Dies ändert sich nun erstmalig zum 31.05.2024: Der allgemeine Marktzinsanstieg der letzten beiden Jahre führt dazu, dass sich die Verläufe der beiden Zinsentwicklungen kreuzen. Der Rückstellungsbedarf nach der Neuregelung übersteigt künftig den Rückstellungsbedarf nach der vor 2016 gültigen Gesetzesfassung. Damit wird aus der ursprünglich beabsichtigten bilanziellen Entlastung nun eine Belastung, die in den nächsten Monaten und Jahren kontinuierlich zunehmen dürfte.
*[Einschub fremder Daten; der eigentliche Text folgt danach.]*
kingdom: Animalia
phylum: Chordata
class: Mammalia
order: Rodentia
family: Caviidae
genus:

Dass der Entlastungseffekt aber zwischenzeitlich Wirkung entfaltet hat, zeigt ein Rückblick auf die beiden Zinssatzverläufe: Der 10-Jahres-Zinssatz lag in der Spitze um 0,91 Prozentpunkte über dem 7-Jahres-Zinssatz (August und September 2018). Außerdem war das Minimum der Zinsentwicklung, das durch die Niedrigzinsphase ausgelöst wurde, bereits bei einem Wert von 1,77 % erreicht (August 2022), während es beim 7-Jahres-Zins 1,34 % betrug (Januar 2022). Die vergangene Entwicklung der beiden Varianten und die Weiterentwicklung bei unverändertem Marktzinsniveau veranschaulicht die folgende Grafik.

 

In Höhe des Differenzbetrags zwischen den Rückstellungswerten, die mit dem 7- bzw.- 10-Jahres-Zinssatz ermittelt wurden, besteht eine handelsrechtliche Ausschüttungssperre. Diese entfällt nun, da der Differenzbetrag nicht mehr positiv ist. Weiterhin erforderlich ist es aufgrund der gesetzlichen Bestimmungen aber, den Differenzbetrag im Bilanzanhang anzugeben.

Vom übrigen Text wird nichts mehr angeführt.